Task objective:
Go line by line through the data below, counting each one that has "парфуми", and give the final count only.

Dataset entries
☆ ☆ ☆ ☆ ☆
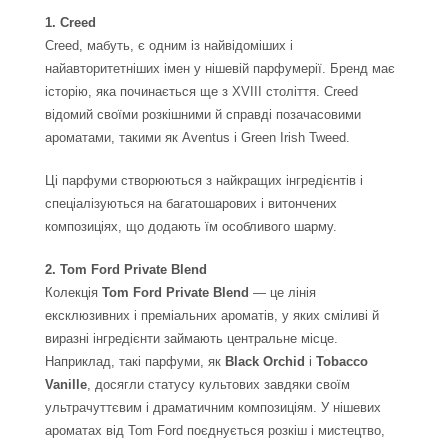
1. Creed
Creed, мабуть, є одним із найвідоміших і
найавторитетніших імен у нішевій парфумерії. Бренд має
історію, яка починається ще з XVIII століття. Creed
відомий своїми розкішними й справді позачасовими
ароматами, такими як Aventus і Green Irish Tweed.
Ці парфуми створюються з найкращих інгредієнтів і
спеціалізуються на багатошарових і витончених
композиціях, що додають їм особливого шарму.
2. Tom Ford Private Blend
Колекція
Tom Ford Private Blend
— це лінія
ексклюзивних і преміальних ароматів, у яких сміливі й
виразні інгредієнти займають центральне місце.
Наприклад, такі парфуми, як
Black Orchid
і
Tobacco
Vanille
, досягли статусу культових завдяки своїм
ультрачуттєвим і драматичним композиціям. У нішевих
ароматах від Tom Ford поєднується розкіш і мистецтво,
☆ ☆ ☆ ☆ ☆
Response below:
2